Son excellence monsieur Moussa Faki Mahamat, Ministre des affaires etrangères et de l’intégration africaine et envoyé spécial du chef de l’Etat tchadien, a été reçu mardi 4 novembre 2014 par le président Paul Biya. Accueilli peu avant midi au perron du palais de l’Unité par le chef du protocole d’Etat, l’émissaire tchadien a été introduit auprès du président de la République pour un entretien de plus d’une demi-heure. Interrogé par la presse à sa sortie du palais de l’Unité sur la teneur des entretiens, l’envoyé spécial du chef de l’Etat tchadien a déclaré avoir remis au président Paul Biya un pli fermé de la part de son frère et ami Idriss Deby Itno.
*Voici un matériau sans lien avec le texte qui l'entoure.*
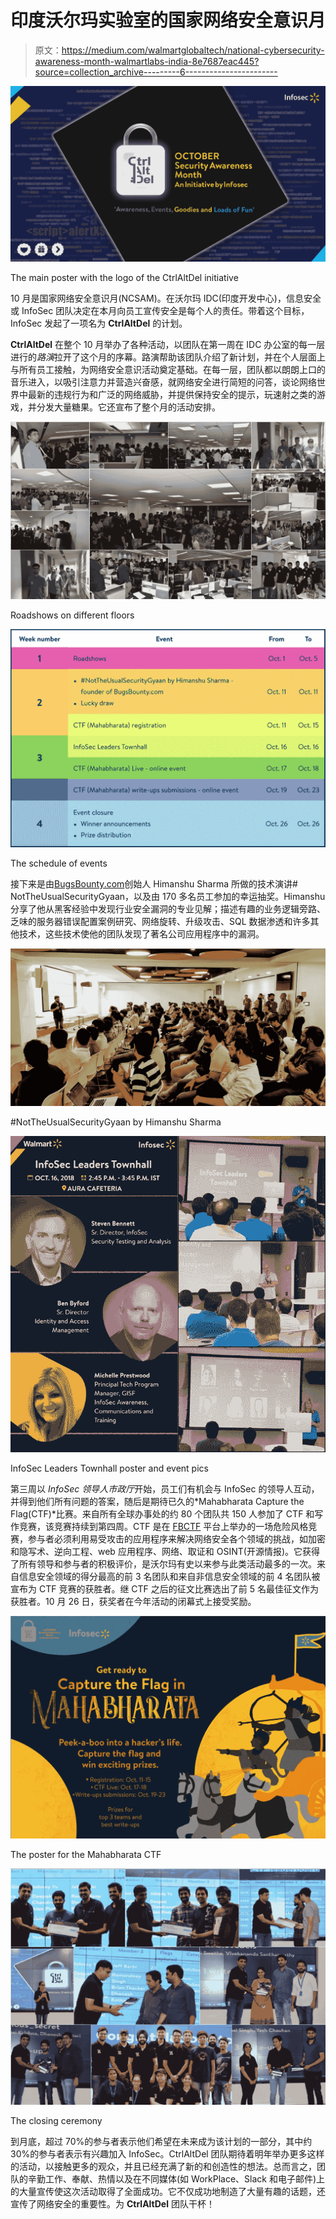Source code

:# 印度沃尔玛实验室的国家网络安全意识月

> 原文：<https://medium.com/walmartglobaltech/national-cybersecurity-awareness-month-walmartlabs-india-8e7687eac445?source=collection_archive---------6----------------------->

![](img/3ac4629d96aab30aea1551c8edf197c1.png)

The main poster with the logo of the CtrlAltDel initiative

10 月是国家网络安全意识月(NCSAM)。在沃尔玛 IDC(印度开发中心)，信息安全或 InfoSec 团队决定在本月向员工宣传安全是每个人的责任。带着这个目标，InfoSec 发起了一项名为 **CtrlAltDel** 的计划。

**CtrlAltDel** 在整个 10 月举办了各种活动，以团队在第一周在 IDC 办公室的每一层进行的*路演*拉开了这个月的序幕。路演帮助该团队介绍了新计划，并在个人层面上与所有员工接触，为网络安全意识活动奠定基础。在每一层，团队都以朗朗上口的音乐进入，以吸引注意力并营造兴奋感，就网络安全进行简短的问答，谈论网络世界中最新的违规行为和广泛的网络威胁，并提供保持安全的提示，玩速射之类的游戏，并分发大量糖果。它还宣布了整个月的活动安排。

![](img/eca288378adfd081a821197480d472d4.png)

Roadshows on different floors

![](img/8f11d72c65e045482bc97f395bbd3198.png)

The schedule of events

接下来是由[BugsBounty.com](https://bugsbounty.io)创始人 Himanshu Sharma 所做的技术演讲# NotTheUsualSecurityGyaan，以及由 170 多名员工参加的幸运抽奖。Himanshu 分享了他从黑客经验中发现行业安全漏洞的专业见解；描述有趣的业务逻辑旁路、乏味的服务器错误配置案例研究、网络旋转、升级攻击、SQL 数据渗透和许多其他技术，这些技术使他的团队发现了著名公司应用程序中的漏洞。

![](img/819e2e17d35faae230661e90bf8234cf.png)

#NotTheUsualSecurityGyaan by Himanshu Sharma

![](img/ffdf1f14c20e3cf25ab8d2eb936da1b8.png)

InfoSec Leaders Townhall poster and event pics

第三周以 *InfoSec 领导人市政厅*开始，员工们有机会与 InfoSec 的领导人互动，并得到他们所有问题的答案，随后是期待已久的*Mahabharata Capture the Flag(CTF)*比赛。来自所有全球办事处的约 80 个团队共 150 人参加了 CTF 和写作竞赛，该竞赛持续到第四周。CTF 是在 [FBCTF](https://github.com/facebook/fbctf) 平台上举办的一场危险风格竞赛，参与者必须利用易受攻击的应用程序来解决网络安全各个领域的挑战，如加密和隐写术、逆向工程、web 应用程序、网络、取证和 OSINT(开源情报)。它获得了所有领导和参与者的积极评价，是沃尔玛有史以来参与此类活动最多的一次。来自信息安全领域的得分最高的前 3 名团队和来自非信息安全领域的前 4 名团队被宣布为 CTF 竞赛的获胜者。继 CTF 之后的征文比赛选出了前 5 名最佳征文作为获胜者。10 月 26 日，获奖者在今年活动的闭幕式上接受奖励。

![](img/6bbda7445ad4cdebd433a1b58f68c582.png)

The poster for the Mahabharata CTF

![](img/e9c3ff5cfe9045945e1e0d16fddc2c88.png)

The closing ceremony

到月底，超过 70%的参与者表示他们希望在未来成为该计划的一部分，其中约 30%的参与者表示有兴趣加入 InfoSec。CtrlAltDel 团队期待着明年举办更多这样的活动，以接触更多的观众，并且已经充满了新的和创造性的想法。总而言之，团队的辛勤工作、奉献、热情以及在不同媒体(如 WorkPlace、Slack 和电子邮件)上的大量宣传使这次活动取得了全面成功。它不仅成功地制造了大量有趣的话题，还宣传了网络安全的重要性。为 **CtrlAltDel** 团队干杯！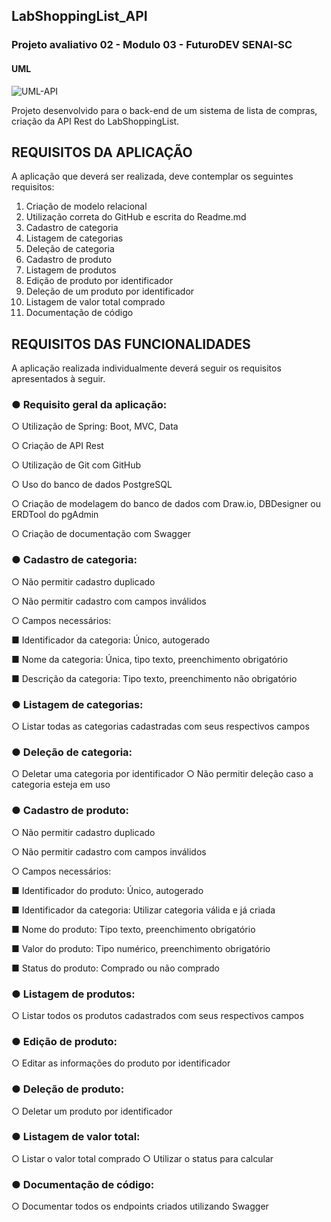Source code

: ## LabShoppingList_API
### Projeto avaliativo 02 - Modulo 03 - FuturoDEV SENAI-SC
#### UML
![UML-API](https://user-images.githubusercontent.com/113311916/205519061-fc80dc8f-1d0e-404c-90f3-ed1347aa6cab.png)

Projeto desenvolvido para o  back-end de um sistema de lista de compras, criação da API Rest do LabShoppingList.

## REQUISITOS DA APLICAÇÃO
A aplicação que deverá ser realizada, deve contemplar os seguintes requisitos:
1. Criação de modelo relacional
2. Utilização correta do GitHub e escrita do Readme.md
3. Cadastro de categoria
4. Listagem de categorias
5. Deleção de categoria
6. Cadastro de produto
7. Listagem de produtos
8. Edição de produto por identificador
9. Deleção de um produto por identificador
10. Listagem de valor total comprado
11. Documentação de código

## REQUISITOS DAS FUNCIONALIDADES
A aplicação realizada individualmente deverá seguir os requisitos apresentados à seguir.
### ● Requisito geral da aplicação:
○ Utilização de Spring: Boot, MVC, Data

○ Criação de API Rest

○ Utilização de Git com GitHub

○ Uso do banco de dados PostgreSQL

○ Criação de modelagem do banco de dados com Draw.io, DBDesigner ou ERDTool do pgAdmin

○ Criação de documentação com Swagger

### ● Cadastro de categoria:
○ Não permitir cadastro duplicado

○ Não permitir cadastro com campos inválidos

○ Campos necessários:

■ Identificador da categoria: Único, autogerado

■ Nome da categoria: Única, tipo texto, preenchimento obrigatório

■ Descrição da categoria: Tipo texto, preenchimento não obrigatório

### ● Listagem de categorias:
○ Listar todas as categorias cadastradas com seus respectivos campos
### ● Deleção de categoria:
○ Deletar uma categoria por identificador
○ Não permitir deleção caso a categoria esteja em uso
### ● Cadastro de produto:
○ Não permitir cadastro duplicado

○ Não permitir cadastro com campos inválidos

○ Campos necessários:

■ Identificador do produto: Único, autogerado

■ Identificador da categoria: Utilizar categoria válida e já criada

■ Nome do produto: Tipo texto, preenchimento obrigatório

■ Valor do produto: Tipo numérico, preenchimento obrigatório

■ Status do produto: Comprado ou não comprado

### ● Listagem de produtos:
○ Listar todos os produtos cadastrados com seus respectivos campos
### ● Edição de produto:
○ Editar as informações do produto por identificador
### ● Deleção de produto:
○ Deletar um produto por identificador
### ● Listagem de valor total:
○ Listar o valor total comprado
○ Utilizar o status para calcular
### ● Documentação de código:
○ Documentar todos os endpoints criados utilizando Swagger
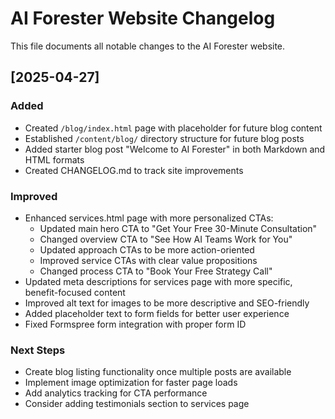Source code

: # AI Forester Website Changelog

This file documents all notable changes to the AI Forester website.

## [2025-04-27]

### Added
- Created `/blog/index.html` page with placeholder for future blog content
- Established `/content/blog/` directory structure for future blog posts
- Added starter blog post "Welcome to AI Forester" in both Markdown and HTML formats
- Created CHANGELOG.md to track site improvements

### Improved
- Enhanced services.html page with more personalized CTAs:
  - Updated main hero CTA to "Get Your Free 30-Minute Consultation"
  - Changed overview CTA to "See How AI Teams Work for You"
  - Updated approach CTAs to be more action-oriented
  - Improved service CTAs with clear value propositions
  - Changed process CTA to "Book Your Free Strategy Call"
- Updated meta descriptions for services page with more specific, benefit-focused content
- Improved alt text for images to be more descriptive and SEO-friendly
- Added placeholder text to form fields for better user experience
- Fixed Formspree form integration with proper form ID

### Next Steps
- Create blog listing functionality once multiple posts are available
- Implement image optimization for faster page loads
- Add analytics tracking for CTA performance
- Consider adding testimonials section to services page
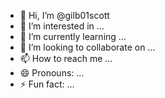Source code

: - 👋 Hi, I’m @gilb01scott
- 👀 I’m interested in ...
- 🌱 I’m currently learning ...
- 💞️ I’m looking to collaborate on ...
- 📫 How to reach me ...
- 😄 Pronouns: ...
- ⚡ Fun fact: ...

<!---
gilb01scott/gilb01scott is a ✨ special ✨ repository because its `README.md` (this file) appears on your GitHub profile.
You can click the Preview link to take a look at your changes.
--->
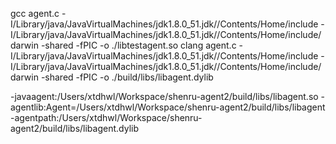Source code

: gcc agent.c -I/Library/java/JavaVirtualMachines/jdk1.8.0_51.jdk//Contents/Home/include  -I/Library/java/JavaVirtualMachines/jdk1.8.0_51.jdk//Contents/Home/include/darwin -shared -fPIC -o ./libtestagent.so
clang agent.c -I/Library/java/JavaVirtualMachines/jdk1.8.0_51.jdk//Contents/Home/include  -I/Library/java/JavaVirtualMachines/jdk1.8.0_51.jdk//Contents/Home/include/darwin -shared -fPIC -o ./build/libs/libagent.dylib

-javaagent:/Users/xtdhwl/Workspace/shenru-agent2/build/libs/libagent.so
-agentlib:Agent=/Users/xtdhwl/Workspace/shenru-agent2/build/libs/libagent
-agentpath:/Users/xtdhwl/Workspace/shenru-agent2/build/libs/libagent.dylib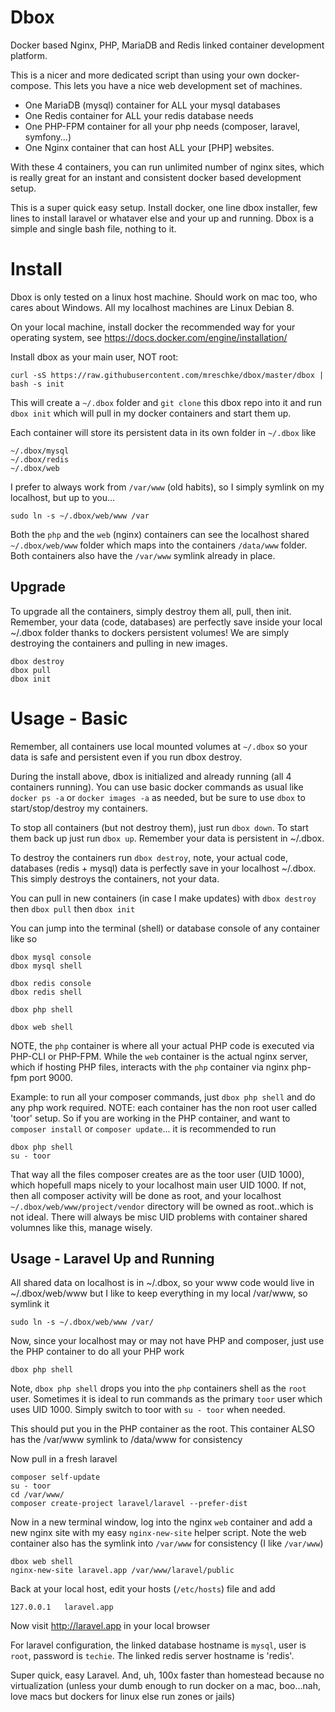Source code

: # Dbox

Docker based Nginx, PHP, MariaDB and Redis linked container development platform.

This is a nicer and more dedicated script than using your own docker-compose.
This lets you have a nice web development set of machines.

* One MariaDB (mysql) container for ALL your mysql databases
* One Redis container for ALL your redis database needs
* One PHP-FPM container for all your php needs (composer, laravel, symfony...)
* One Nginx container that can host ALL your [PHP] websites.

With these 4 containers, you can run unlimited number of nginx sites, which is really great for an instant and consistent docker based development setup.


This is a super quick easy setup.  Install docker, one line dbox installer, few lines to install laravel or whataver else and your up and running.  Dbox is a simple and single bash file, nothing to it.




# Install

Dbox is only tested on a linux host machine.  Should work on mac too, who cares about Windows.  All my localhost machines are Linux Debian 8.

On your local machine, install docker the recommended way for your operating system, see https://docs.docker.com/engine/installation/

Install dbox as your main user, NOT root:

	curl -sS https://raw.githubusercontent.com/mreschke/dbox/master/dbox | bash -s init

This will create a `~/.dbox` folder and `git clone` this dbox repo into it and run `dbox init` which will pull in my docker containers and start them up.

Each container will store its persistent data in its own folder in `~/.dbox` like

	~/.dbox/mysql
	~/.dbox/redis
	~/.dbox/web

I prefer to always work from `/var/www` (old habits), so I simply symlink on my localhost, but up to you...

	sudo ln -s ~/.dbox/web/www /var

Both the `php` and the `web` (nginx) containers can see the localhost shared `~/.dbox/web/www` folder which maps into the containers `/data/www` folder.  Both containers also have the `/var/www` symlink already in place.


## Upgrade

To upgrade all the containers, simply destroy them all, pull, then init.
Remember, your data (code, databases) are perfectly save inside your local ~/.dbox folder thanks to dockers persistent volumes!  We are simply destroying the containers and pulling in new images.

	dbox destroy
	dbox pull
	dbox init



# Usage - Basic

Remember, all containers use local mounted volumes at `~/.dbox` so your data is safe and persistent even if you run dbox destroy.

During the install above, dbox is initialized and already running (all 4 containers running).
You can use basic docker commands as usual like `docker ps -a` or `docker images -a` as needed, but be sure to use `dbox` to start/stop/destroy my containers.

To stop all containers (but not destroy them), just run `dbox down`.  To start them back up just run `dbox up`.  Remember your data is persistent in ~/.dbox.

To destroy the containers run `dbox destroy`, note, your actual code, databases (redis + mysql) data is perfectly save in your localhost ~/.dbox.
This simply destroys the containers, not your data.

You can pull in new containers (in case I make updates) with `dbox destroy` then `dbox pull` then `dbox init`

You can jump into the terminal (shell) or database console of any container like so

	dbox mysql console
	dbox mysql shell

	dbox redis console
	dbox redis shell

	dbox php shell

	dbox web shell

NOTE, the `php` container is where all your actual PHP code is executed via PHP-CLI or PHP-FPM.  While the `web` container is the actual
nginx server, which if hosting PHP files, interacts with the `php` container via nginx php-fpm port 9000.

Example: to run all your composer commands, just `dbox php shell` and do any php work required.  NOTE: each container has the non root user
called 'toor' setup.  So if you are working in the PHP container, and want to `composer install` or `composer update`... it is recommended to run

	dbox php shell
	su - toor

That way all the files composer creates are as the toor user (UID 1000), which hopefull maps nicely to your localhost main user UID 1000.  If not, then all composer activity 
will be done as root, and your localhost `~/.dbox/web/www/project/vendor` directory will be owned as root..which is not ideal.
There will always be misc UID problems with container shared volumnes like this, manage wisely.


## Usage - Laravel Up and Running

All shared data on localhost is in ~/.dbox, so your www code would live in ~/.dbox/web/www but I like to keep everything in my local /var/www, so symlink it

	sudo ln -s ~/.dbox/web/www /var/

Now, since your localhost may or may not have PHP and composer, just use the PHP container to do all your PHP work

	dbox php shell

Note, `dbox php shell` drops you into the `php` containers shell as the `root` user.  Sometimes it is ideal to run commands as the primary `toor` user which uses UID 1000.
Simply switch to toor with `su - toor` when needed.

This should put you in the PHP container as the root.  This container ALSO has the /var/www symlink to /data/www for consistency

Now pull in a fresh laravel

	composer self-update
	su - toor
	cd /var/www/
	composer create-project laravel/laravel --prefer-dist

Now in a new terminal window, log into the nginx `web` container and add a new nginx site with my easy `nginx-new-site` helper script.
Note the web container also has the symlink into `/var/www` for consistency (I like `/var/www`)

	dbox web shell
	nginx-new-site laravel.app /var/www/laravel/public

Back at your local host, edit your hosts (`/etc/hosts`) file and add

	127.0.0.1	laravel.app

Now visit http://laravel.app in your local browser

For laravel configuration, the linked database hostname is `mysql`, user is `root`, password is `techie`. The linked redis server hostname is 'redis'.

Super quick, easy Laravel.  And, uh, 100x faster than homestead because no virtualization (unless your dumb enough to run docker on a mac, boo...nah, love macs but dockers for linux else run zones or jails)





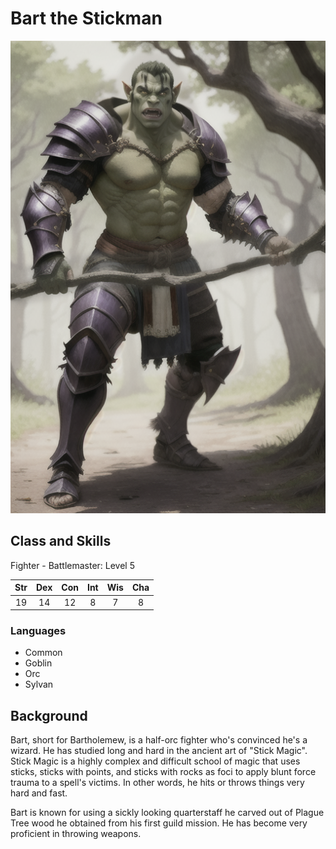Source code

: # Bart the Stickman

![Bart](/img/players/Bart_and_stick.png)

## Class and Skills

<!-- Class -->
Fighter - Battlemaster: Level 5


<!-- Stat Block -->
| Str 	| Dex 	| Con 	| Int 	| Wis 	| Cha 	|
|:---:	|:---:	|:---:	|:---:	|:---:	|:---:	|
|  19 	|  14 	|  12 	|  8  	|  7  	|  8  	|


<!-- Languages -->
### Languages 
- Common
- Goblin
- Orc
- Sylvan

## Background
Bart, short for Bartholemew, is a half-orc fighter who's convinced he's a wizard.
He has studied long and hard in the ancient art of "Stick Magic".
Stick Magic is a highly complex and difficult school of magic that uses sticks, sticks with points, and sticks with rocks as foci to apply blunt force trauma to a spell's victims.
In other words, he hits or throws things very hard and fast.

Bart is known for using a sickly looking quarterstaff he carved out of Plague Tree wood he obtained from his first guild mission.
He has become very proficient in throwing weapons.



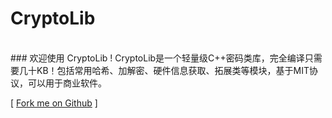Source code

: # CryptoLib
<br>
### 欢迎使用 CryptoLib !
CryptoLib是一个轻量级C++密码类库，完全编译只需要几十KB！包括常用哈希、加解密、硬件信息获取、拓展类等模块，基于MIT协议，可以用于商业软件。

[ [Fork me on Github](https://github.com/MXWXZ/CryptoLib) ]
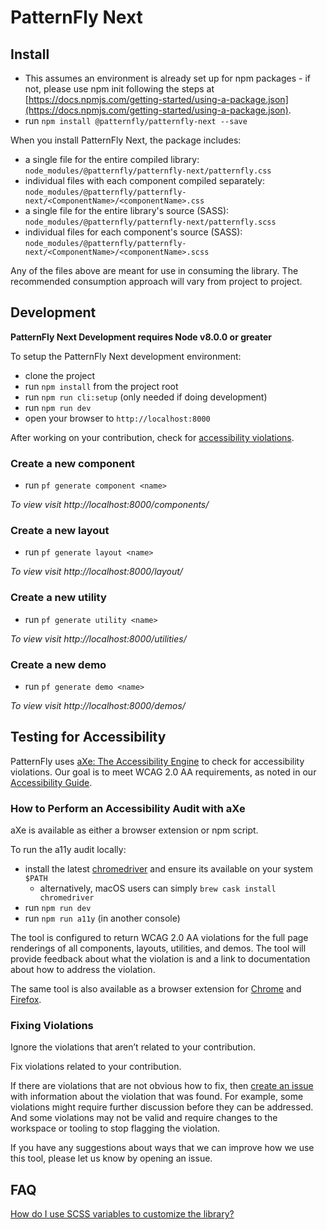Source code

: # PatternFly Next

## Install

- This assumes an environment is already set up for npm packages - if not, please use npm init following the steps at [https://docs.npmjs.com/getting-started/using-a-package.json](https://docs.npmjs.com/getting-started/using-a-package.json).
- run `npm install @patternfly/patternfly-next --save`

When you install PatternFly Next, the package includes:

- a single file for the entire compiled library: `node_modules/@patternfly/patternfly-next/patternfly.css`
- individual files with each component compiled separately: `node_modules/@patternfly/patternfly-next/<ComponentName>/<componentName>.css`
- a single file for the entire library's source (SASS): `node_modules/@patternfly/patternfly-next/patternfly.scss`
- individual files for each component's source (SASS): `node_modules/@patternfly/patternfly-next/<ComponentName>/<componentName>.scss`

Any of the files above are meant for use in consuming the library. The recommended
consumption approach will vary from project to project.

## Development

**PatternFly Next Development requires Node v8.0.0 or greater**

To setup the PatternFly Next development environment:

- clone the project
- run `npm install` from the project root
- run `npm run cli:setup` (only needed if doing development)
- run `npm run dev`
- open your browser to `http://localhost:8000`

After working on your contribution, check for [accessibility violations](#testing-for-accessibility).

### Create a new component

- run `pf generate component <name>`

*To view visit http://localhost:8000/components/<name>*

### Create a new layout

- run `pf generate layout <name>`

*To view visit http://localhost:8000/layout/<name>*

### Create a new utility

- run `pf generate utility <name>`

*To view visit http://localhost:8000/utilities/<name>*

### Create a new demo

- run `pf generate demo <name>`

*To view visit http://localhost:8000/demos/<name>*

## Testing for Accessibility

PatternFly uses [aXe: The Accessibility Engine](https://www.deque.com/axe/) to check for accessibility violations. Our goal is to meet WCAG 2.0 AA requirements, as noted in our [Accessibility Guide](https://pf-next.com/accessibility-guide).

### How to Perform an Accessibility Audit with aXe
aXe is available as either a browser extension or npm script.

To run the a11y audit locally:
- install the latest [chromedriver](http://chromedriver.chromium.org/downloads) and ensure its available on your system `$PATH`
  - alternatively, macOS users can simply `brew cask install chromedriver`
- run `npm run dev`
- run `npm run a11y` (in another console)

The tool is configured to return WCAG 2.0 AA violations for the full page renderings of all components, layouts, utilities, and demos. The tool will provide feedback about what the violation is and a link to documentation about how to address the violation.

The same tool is also available as a browser extension for [Chrome](https://chrome.google.com/webstore/detail/axe/lhdoppojpmngadmnindnejefpokejbdd) and [Firefox](https://addons.mozilla.org/en-US/firefox/addon/axe-devtools/). 

### Fixing Violations

Ignore the violations that aren’t related to your contribution.

Fix violations related to your contribution.

If there are violations that are not obvious how to fix, then [create an issue](https://github.com/patternfly/patternfly-next/issues/new) with information about the violation that was found. For example, some violations might require further discussion before they can be addressed. And some violations may not be valid and require changes to the workspace or tooling to stop flagging the violation.

If you have any suggestions about ways that we can improve how we use this tool, please let us know by opening an issue.

## FAQ

[How do I use SCSS variables to customize
the library?](https://pf-next.com/guidelines#variables)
Evoquant l’excellence des relations entre le Tchad et le Cameroun, Moussa Faki Mahamat a précisé que sa visite s’inscrivait dans le cadre de la concertation continue entre les deux chefs d’Etat.

L’on a noté, ces derniers temps, une intensification de la concertation entre le Cameroun et le Tchad. Entre la visite effectuée en mai dernier au Cameroun par le président Idriss Deby Itno et celle du ministre tchadien des Affaires étrangères et de l’Intégration africaine mardi, on se souvient de l’audience accordée par le chef de l’Etat le 24 septembre dernier au ministre tchadien de l’Enseignement supérieur et de la Recherche scientifique, le Pr. Mackaye Hassan Taisso. Toutes choses qui ont amené la presse à interroger l’émissaire quant à l’existence d’un lien entre l’objet de sa visite et une question particulière, notamment l’engagement des deux pays à mutualiser leurs moyens par rapport à la sécurité dans la sous-région. A ce propos, l’envoyé spécial tchadien, peu disert, a tout juste laissé entendre que ce qui touche à la sécurité de notre sous-région est une préoccupation commune. « Tout ce qui touche le Cameroun, touche le Tchad et vice-versa », a déclaré Moussa Faki Mahamat, avant de conclure : « Il y a une parfaite solidarité entre nos deux Etats dans la lutte pour la paix et la sécurité dans notre sous-région ».